No deberían, se me ocurre pensar, dedicarse las notas periodísticas. Es demasiado pequeña la ocasión para homenajes que merecen a menudo ofrendas mayores. Pero ¿cómo evitar un agradecimiento de todo corazón a Tony Blair y a la justicia española? Que la globalización asuma, de vez en cuando, vestiduras morales, permite mirar al futuro con menores angustias. Que los asesinos de Estado paguen sus delitos hace el planeta más respirable. Punto y aparte.
El problema, para decirlo de alguna manera, es éste: ¿cómo dejar que la economía de Estados Unidos se deslice hacia un inevitable ciclo recesivo sin que esto arrastre el mundo hacia una depresión sin control? Crecimiento acelerado y recesión hacen parte del orden de las cosas en una realidad capitalista.
Pero en un contexto global tan frágil como el actual, una caída brusca del nivel de la actividad económica de Estados Unidos, mientras Japón aún no sale de su recesión, podría tener consecuencias graves sobre la solvencia de las estructuras bancarias de muchos países. Y sobre el nivel de vida de millones de individuos por un tiempo impredeciblemente prolongado. De ahí que resulte tan asombroso que algunos --operadores económicos y gobiernos-- sigan tejiendo loas a la sabiduría natural de los mercados, cuando el hecho concreto es que lo único que en la actualidad nos separa de un desastre económico mundial es la capacidad de los Estados para tomar decisiones correctas.
En los últimos días ocurrieron, afortunadamente, tres de ellas que si no conjuran los riesgos a mediano plazo por lo menos rompen con ese clima de impotencia que comenzaba a extenderse en distintos ámbitos y conducía a ver la recesión mundial como un destino virtualmente ineludible. La ulterior reducción de los tipos oficiales de interés en Estados Unidos; la decisión del Congreso estadunidense de transferir al Fondo Monetario Internacional 18 mil millones de dólares y, por último, la aprobación japonesa de un plan de rescate de su sistema bancario.
Era necesario, para Japón, aprobar un plan creíble de rescate de un sistema bancario a punto de ahogarse en un mar de créditos inexigibles. Y era necesario dotar al Fondo Monetario Internacional de una mayor capacidad de intervención a sostén de economías en situación crítica. Y sin embargo hay que evitar júbilos excesivos.

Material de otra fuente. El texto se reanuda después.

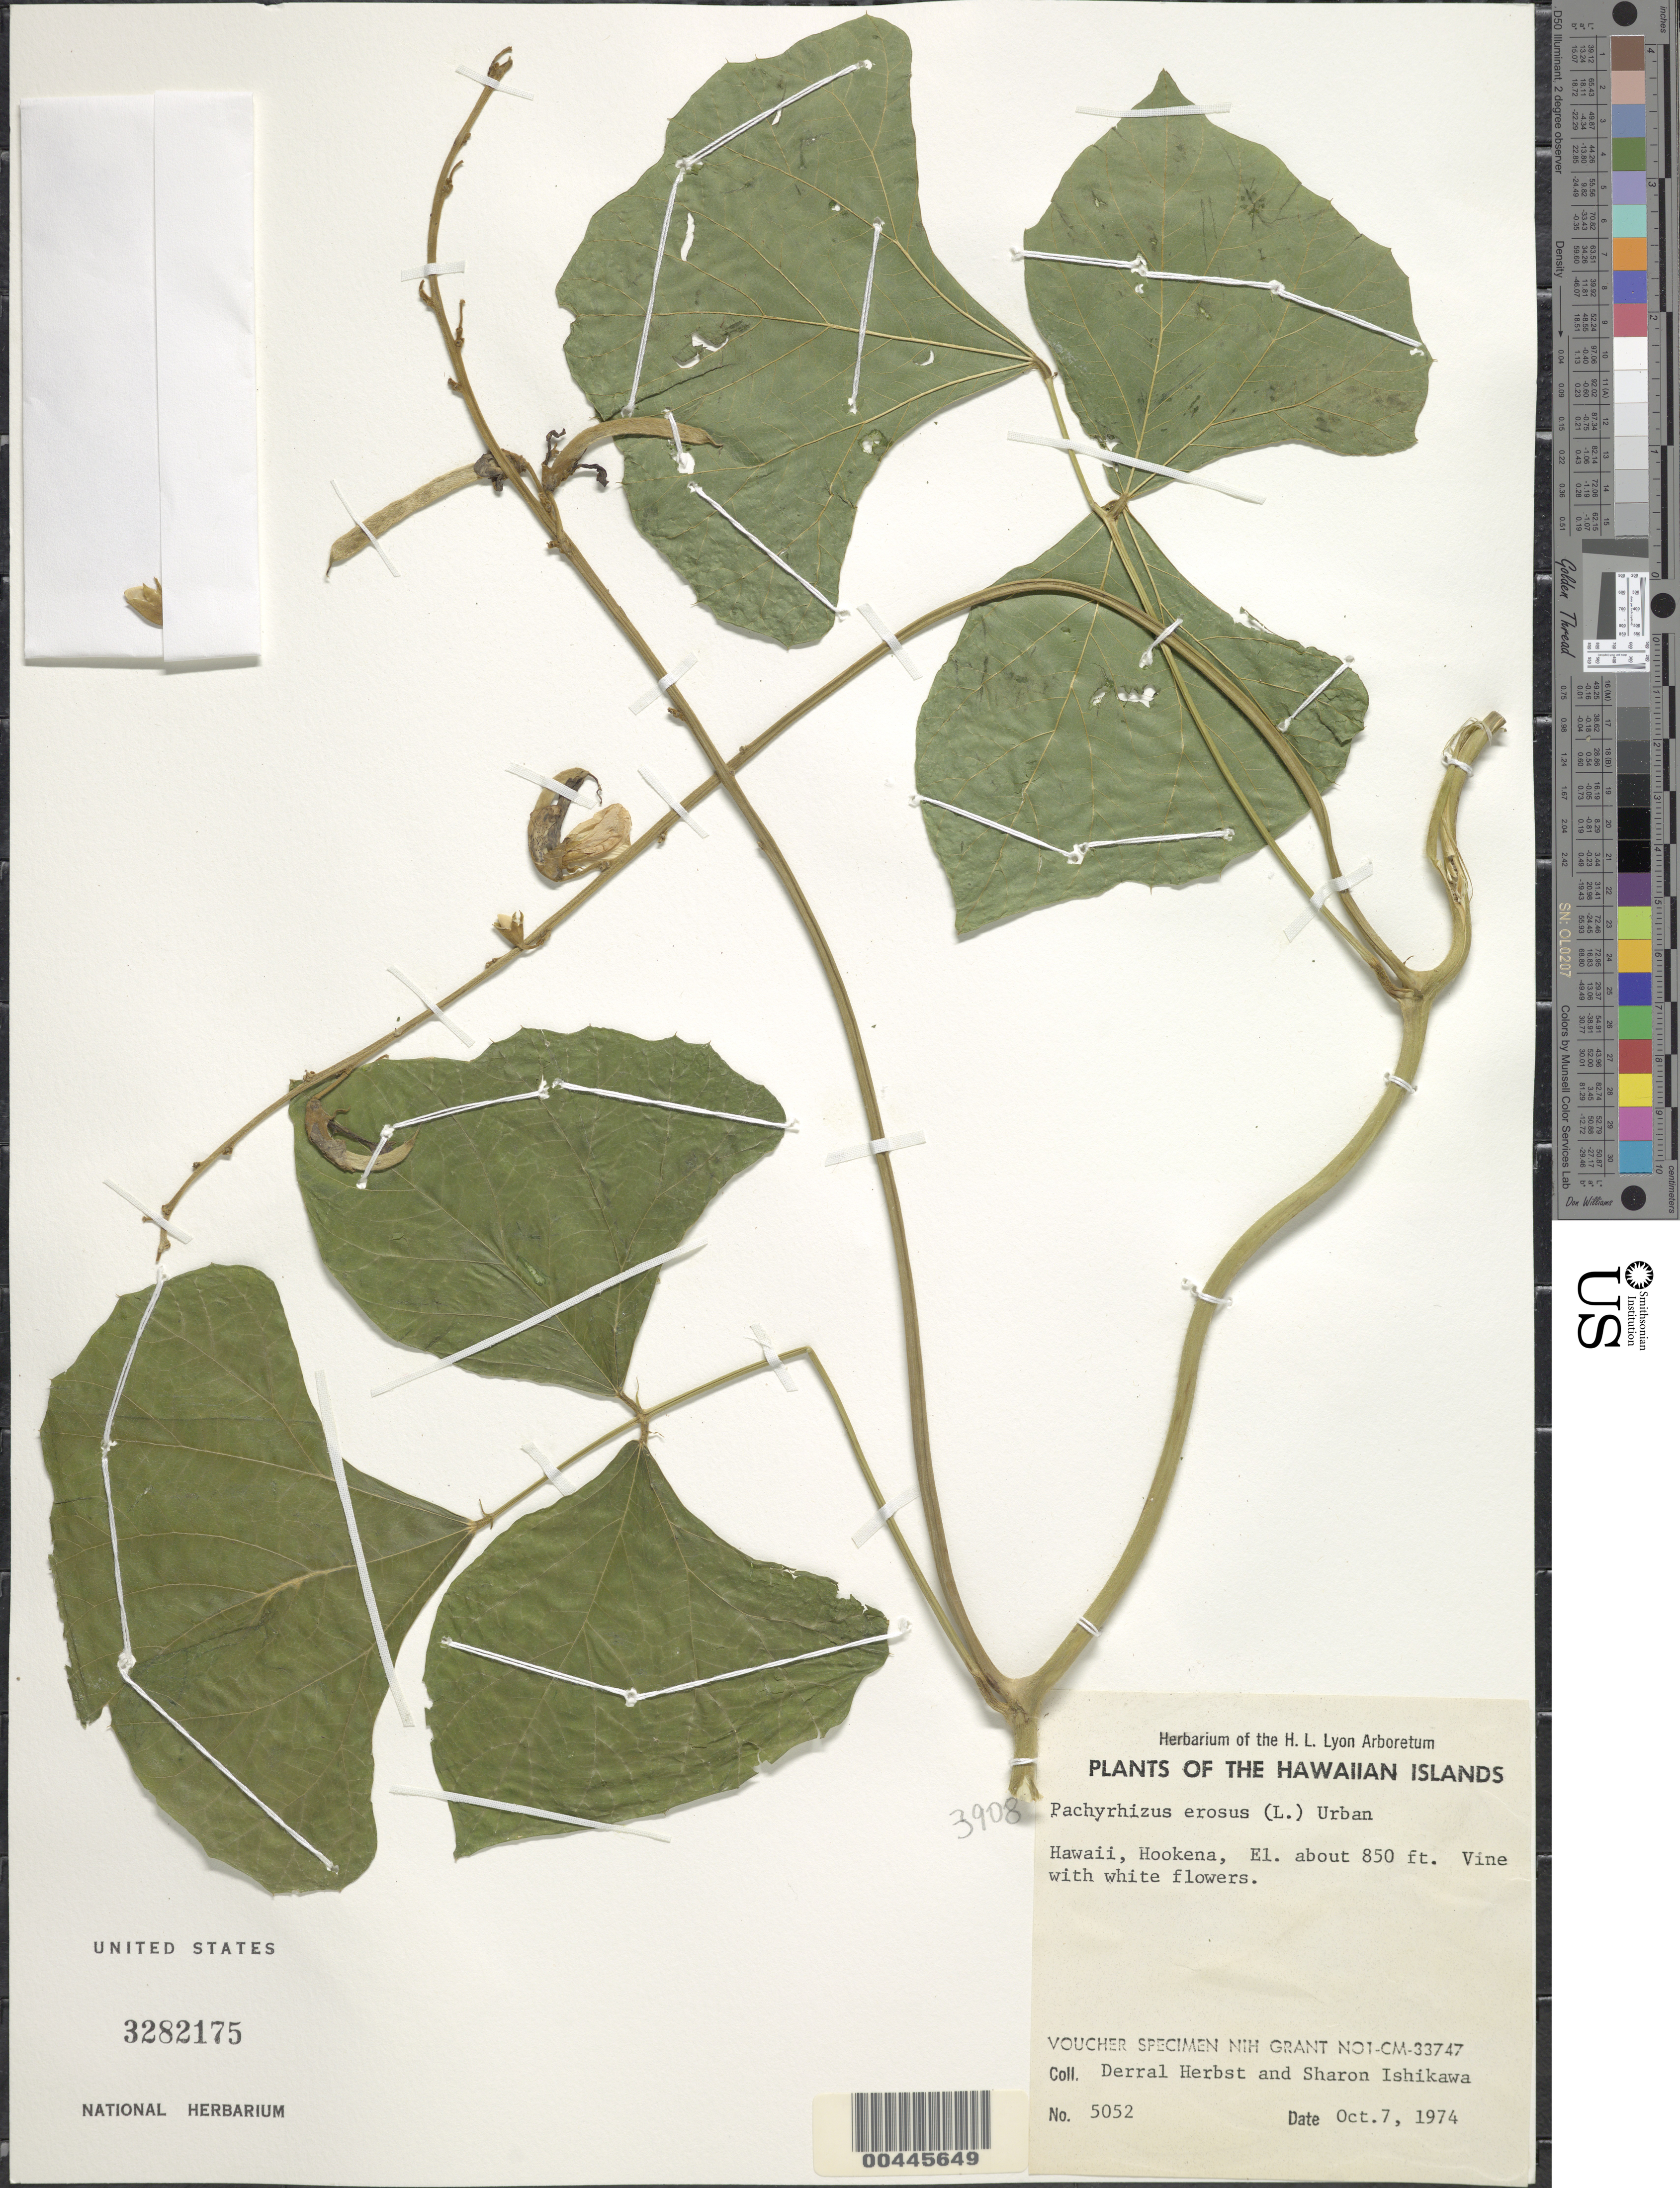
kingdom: Plantae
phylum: Tracheophyta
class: Magnoliopsida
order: Fabales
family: Fabaceae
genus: Pachyrhizus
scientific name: Pachyrhizus erosus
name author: (L.) Urb.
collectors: D. R. Herbst & S. Ishikawa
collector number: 5052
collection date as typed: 7 Oct 1974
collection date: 1974-10-07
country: United States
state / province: Hawaii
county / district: Hawaii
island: Hawaii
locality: Hookena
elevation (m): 259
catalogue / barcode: US 3282175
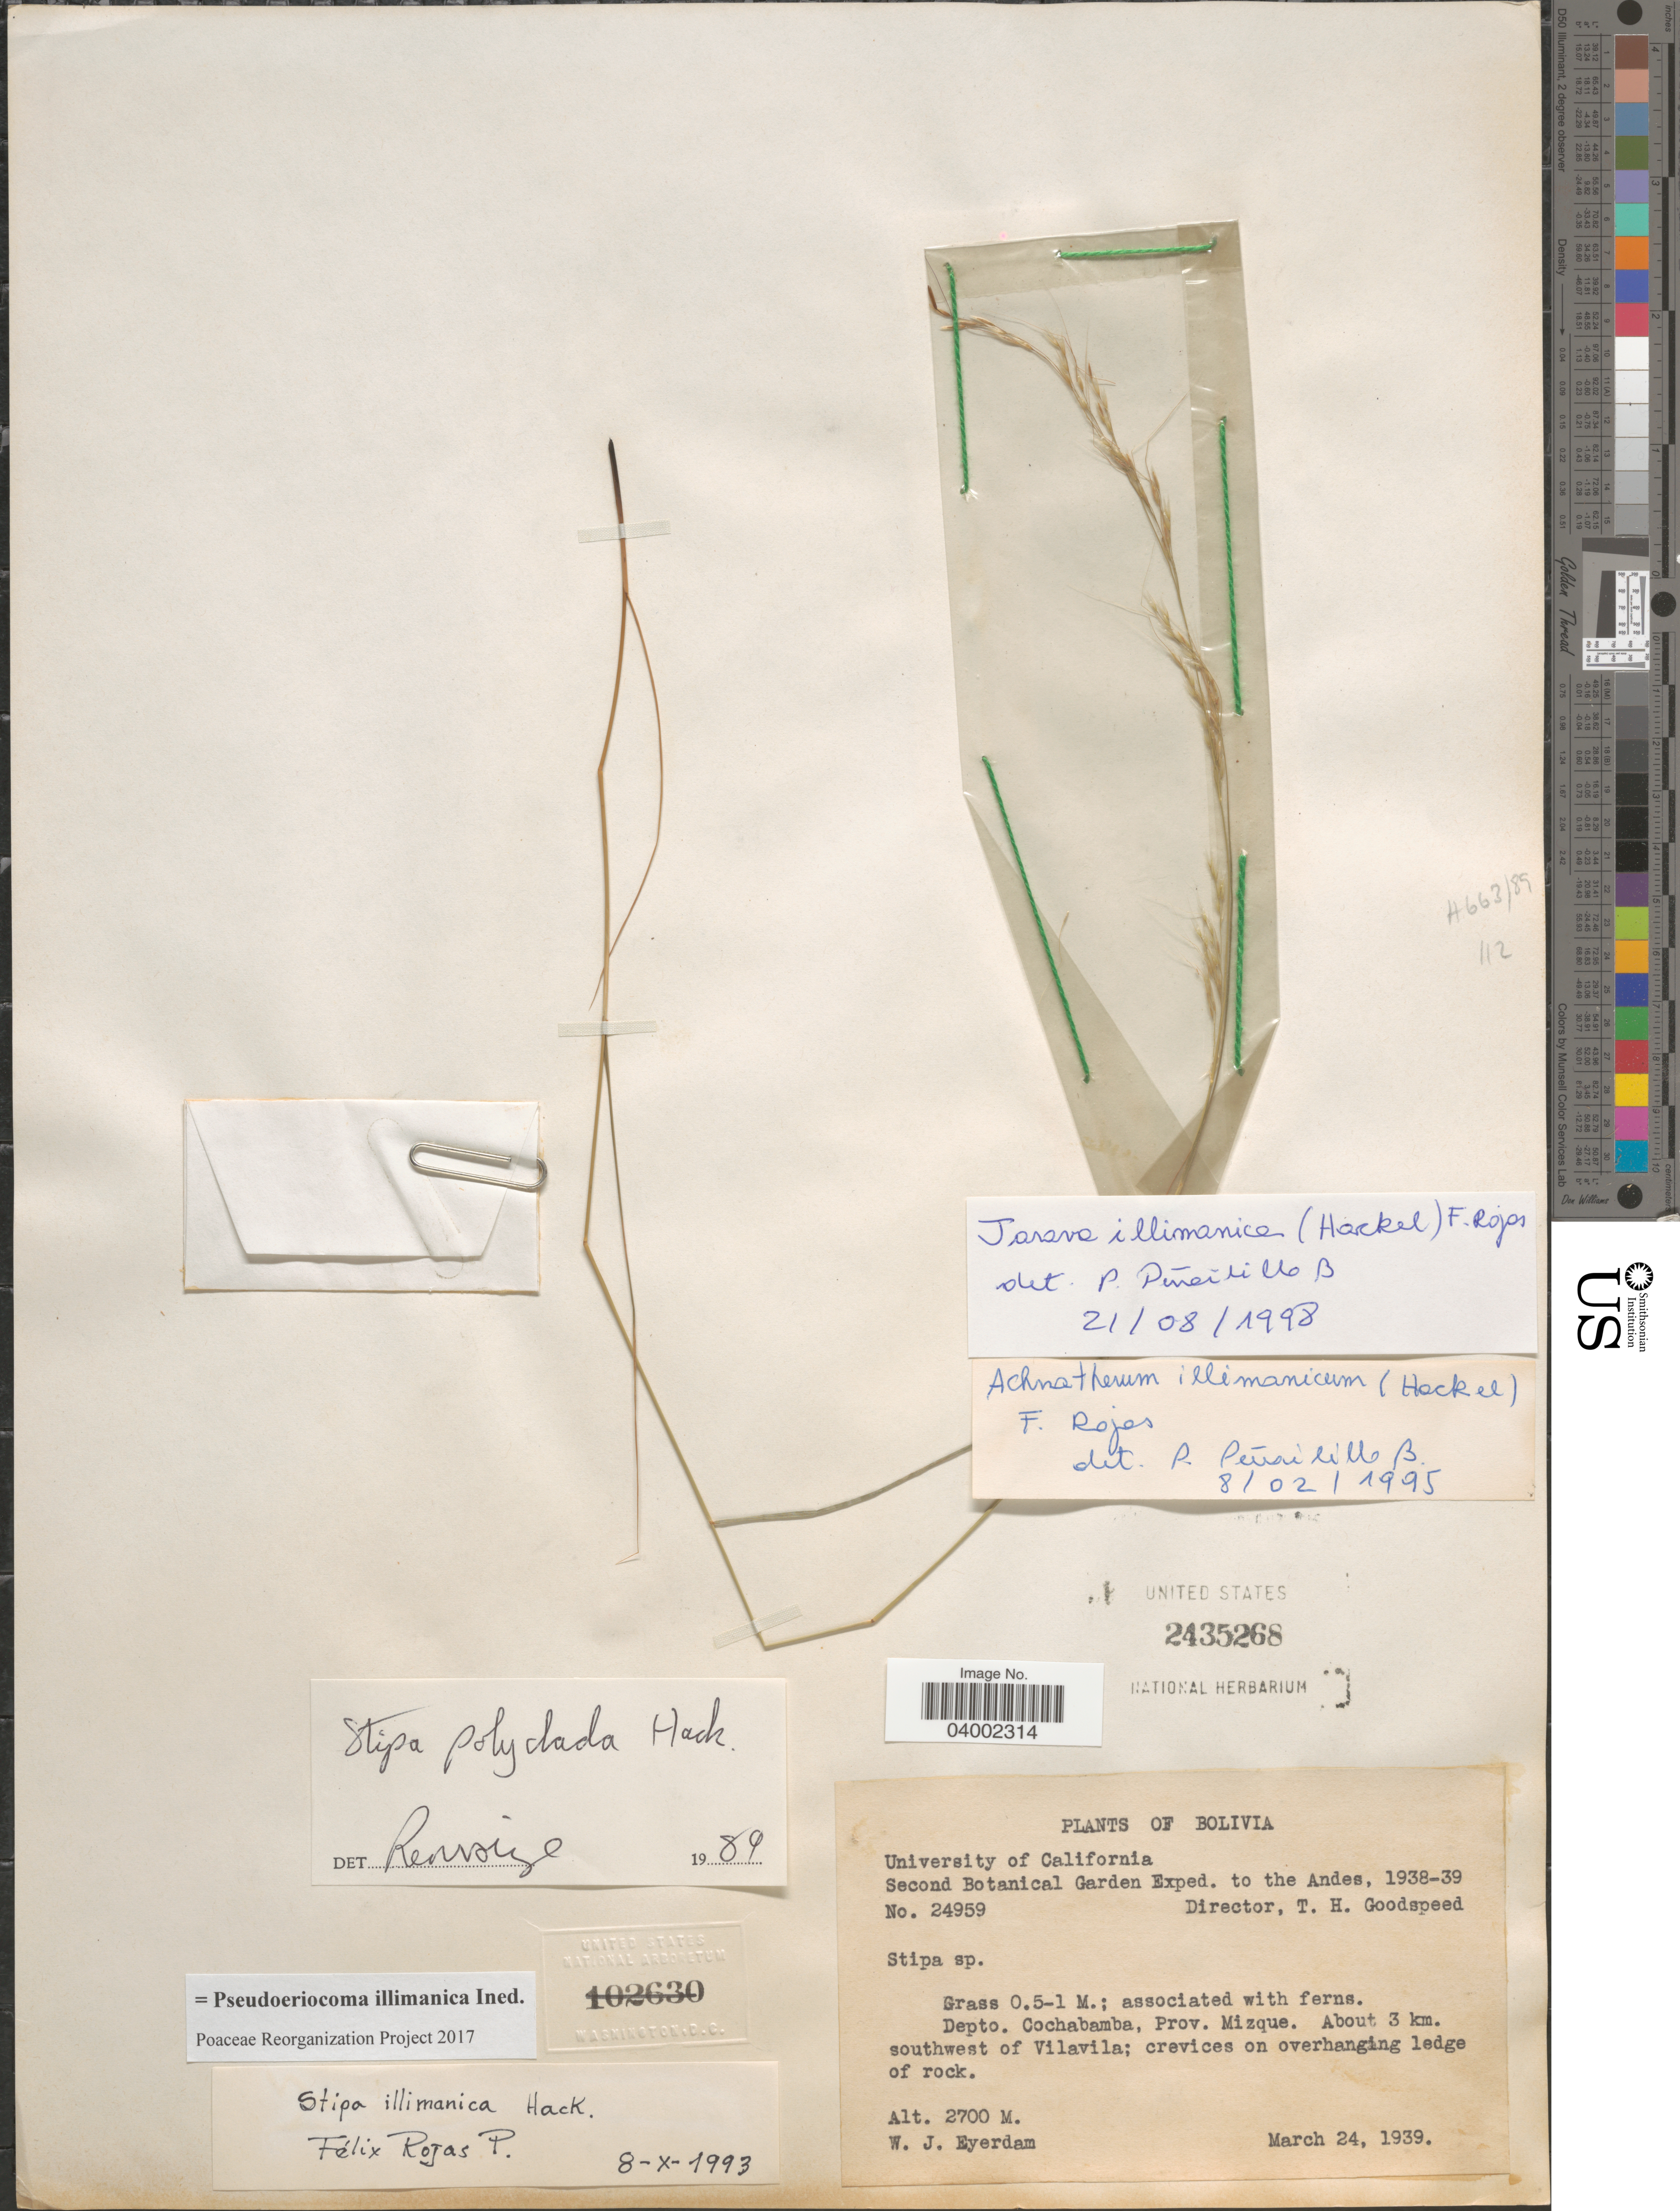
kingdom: Plantae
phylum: Tracheophyta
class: Liliopsida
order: Poales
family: Poaceae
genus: Pseudoeriocoma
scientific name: Pseudoeriocoma illimanica ined.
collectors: W. J. Eyerdam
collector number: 24959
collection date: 1939-03-24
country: Bolivia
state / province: Cochabamba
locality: The Andes. Depto. Cochabamba, Prov. Mizque. About 3 km. southwest of Vilavila; crevices on overhanging ledge of rock.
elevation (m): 2700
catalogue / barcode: US 2435268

Como diría Brecht, el vientre que produjo el monstruo sigue fecundo. La reconstrucción de algo que se parezca a un orden monetario y financiero internacional nos sigue esperando desde hace ya 25 años. Desde cuando el sistema de Bretton Woods se cuarteó con la introducción de los cambios flexibles entre las monedas mundiales. Desde entonces no ha habido ni un intento de reconstruir una arquitectura global capaz de proponerse los dos objetivos inevitablemente centrales: crecimiento y estabilidad global. Por el momento, tal vez, se ha evitado que el entero edificio se viniera abajo. Pero ahora queda el problema de pensar en las obras mayores de restauración. Y en este contexto toda retórica sobre la sabiduría silenciosa de los mercados es un acto de inconsciencia que aleja la percepción de una tarea ineludible.
El próximo libro de George Soros, que saldrá en unas tres semanas, se llamará La crisis del capitalismo global. Y dejando a un lado el catastrofismo mesiánico que embarga al financiero de origen húngaro mientras se dedica a enriquecerse hundiendo la libra esterlina o acelerando la crisis financiera de Malasia, el hecho sustantivo es que tiene razón cuando sostiene que los defensores a ultranza del mercado han vuelto el sistema capitalista mundial inseguro e insostenible en el largo plazo.
La globalización no es el aliento del progreso sobre los pueblos del mundo, como algunos creen en una mezcla de ingenuidad y cinismo, es simplemente un gigantesco proceso histórico que requiere ser regulado prudente e inteligentemente. A menos que se quiera correr el riesgo que sus beneficios sean enterrados bajo una montaña de escombros con dos efectos indeseables: ampliar la geografía de la miseria mundial y hacer renacer nacionalismos agresivos. Reducir las tasas de interés está bien para evitar desastres inminentes pero ahí no termina la acción necesaria.
El mundo requiere una conferencia económica mundial para enfrentar tres problemas que la política monetaria ni resuelve ni puede resolver: el cambio en los estilos del desarrollo y de consumo en los países avanzados; nuevas formas de cooperación económica internacional para favorecer el crecimiento de los países del tercer mundo y, obviamente, una reconstrucción del sistema monetario internacional. Cuanto antes nos acerquemos a estos terrenos tanto menores serán los riesgos de desastres económicos, financieros, ecológicos o políticos que una globalización salvaje acarrea en la ola de mercados de capitales rebosantes de ganancias insostenibles en el largo plazo.